東日本大震災を経験した岩手県釜石市の管理栄養士・千葉忍さんは、能登半島地震の被災地で「食事のケアが必要な人たちが心配だ」と話し、支援の手が差し伸べられることを祈っています。

岩手県釜石市の高齢者施設で管理栄養士を勤める千葉忍さんは3日、「寒くてどんなに不安だろう」と能登半島地震の被災地を思いやりました。

千葉さんは2011年の東日本大震災の時、釜石市内の療養型の医療機関の栄養士として、入院する高齢患者の食事のケアにあたった経験があります。

岩手県釜石市の管理栄養士 千葉忍さん


「当時は備えがなくて“飲み込み”に不安があるお年寄りに水を飲ませることもできませんでした」

能登半島地震の被災地から伝わる報道を見ながら千葉さんが心配するのは、やわらかいものしか食べられない高齢者や乳幼児、そして病気で食事制限がある人や食物アレルギーがある人など、食事に特別なケアが必要な避難者のことです。

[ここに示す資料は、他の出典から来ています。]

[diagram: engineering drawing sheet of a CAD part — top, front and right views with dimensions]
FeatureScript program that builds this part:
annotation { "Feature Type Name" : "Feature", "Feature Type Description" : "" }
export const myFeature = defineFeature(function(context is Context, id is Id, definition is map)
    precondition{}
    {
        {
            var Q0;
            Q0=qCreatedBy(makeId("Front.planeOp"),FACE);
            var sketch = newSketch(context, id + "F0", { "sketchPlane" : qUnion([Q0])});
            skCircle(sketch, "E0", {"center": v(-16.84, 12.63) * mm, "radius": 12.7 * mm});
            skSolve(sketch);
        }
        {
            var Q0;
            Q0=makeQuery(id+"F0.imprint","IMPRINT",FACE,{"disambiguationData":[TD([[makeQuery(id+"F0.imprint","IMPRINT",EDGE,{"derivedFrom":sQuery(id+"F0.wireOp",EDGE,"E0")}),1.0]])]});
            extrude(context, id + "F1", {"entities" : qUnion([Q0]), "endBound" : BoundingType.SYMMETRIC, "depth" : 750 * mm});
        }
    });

東日本大震災のとき、釜石市で保健所の栄養士らがチームを組んで市内62か所の避難所を回り、食事状況の調査を開始したのは被災から4日目のことでした。

千葉さんは「当時は食事のケアが必要な避難者の対応ができず、大きな課題として残りました」と振り返りました。

千葉さんは食事にケアが必要な避難者に一日も早く支援の手が差し伸べられることを祈っています。